WORK TO COMPLETE -
1. Write out the passage of the pet rat thread between "Food wise, mine" and "they LOVE sweetcorn..............", inclusive.
2. Answer these questions using the pet rat thread:
(a) Which cage did Bookworm2988 order?
(b) What food does tj1980 say their rats love?
(c) What does pa2k84 hear the rats doing with newspaper at night?

begin PAGE

If you are letting them out of the cage regularly, make sure you chew-proof the area you let them into.

Food wise, mine have a bit of whatever we have or baby food is something they love, plus yoghurt covered peanuts they would kill for!

Another GREAT website is The Dapper Rat

Have fun!!


----------



## pa2k84 (May 27, 2008)

oh and they LOVE sweetcorn..............

Cinnamon 









Rosemary (rosie)









and grumpy little Nutmeg (nutnut) rip


----------



## tj1980 (Apr 4, 2008)

awww very cute my ratties love sweetcorn 2


----------



## Bookworm2988 (Jul 22, 2008)

Ok, I ordered my cage this morning (A Critter 2) since we aren't re-decorating for a long time. I'm so excited!

I just wanted to ask, what sorts of things can I give them as treats? How much and how often?


----------



## Bookworm2988 (Jul 22, 2008)

pa2k84 said:


> Rats love their hammocks some good websites:
> 
> Acrorats = highly recommend the sputniks
> 
> ...


I just wanted to thank you for the links you gave me, they are some great sites! Quick question...with the sputniks, do you put any kind of bedding in for them?


----------



## pa2k84 (May 27, 2008)

I don't but the rats do! hear them at night ripping up the newspaper and carrying it or emptying tissue boxes, if i do put bedding in it only gets removed so now don't bother.


----------



## Bookworm2988 (Jul 22, 2008)

end PAGE
begin INFORMATION SHOWN

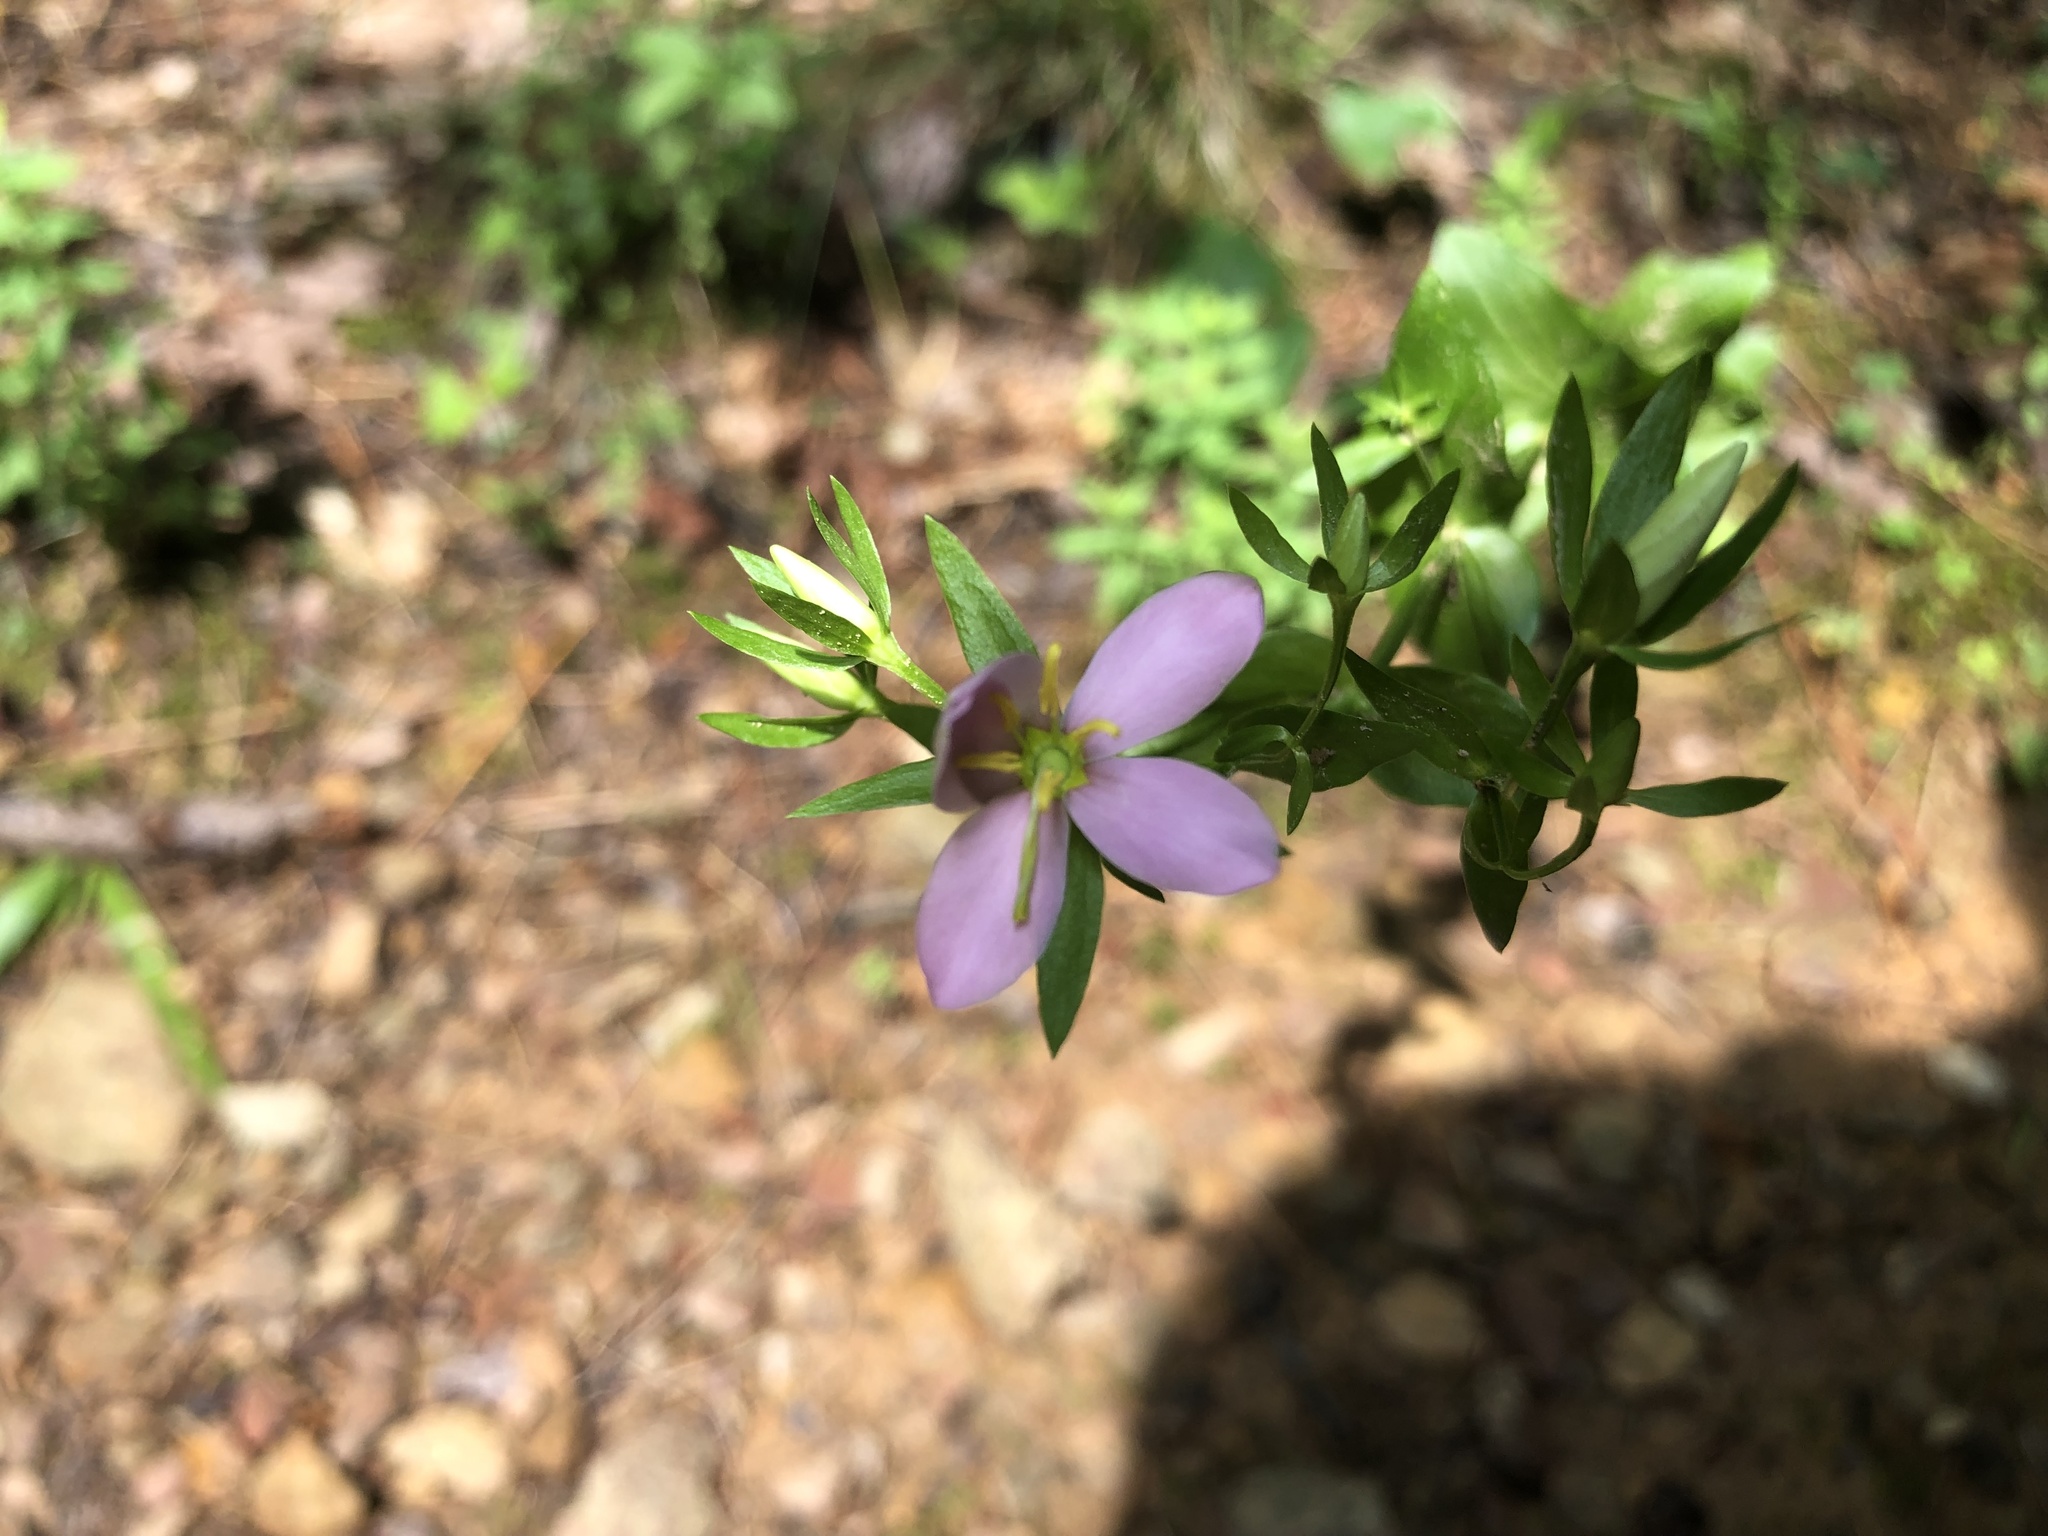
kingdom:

end INFORMATION SHOWN

SOLUTIONS PER TASK -
1.
Food wise, mine have a bit of whatever we have or baby food is something they love, plus yoghurt covered peanuts they would kill for!

Another GREAT website is The Dapper Rat

Have fun!!


----------



## pa2k84 (May 27, 2008)

oh and they LOVE sweetcorn..............

2.
(a) A Critter 2.
(b) Sweetcorn.
(c) Ripping it up and carrying it.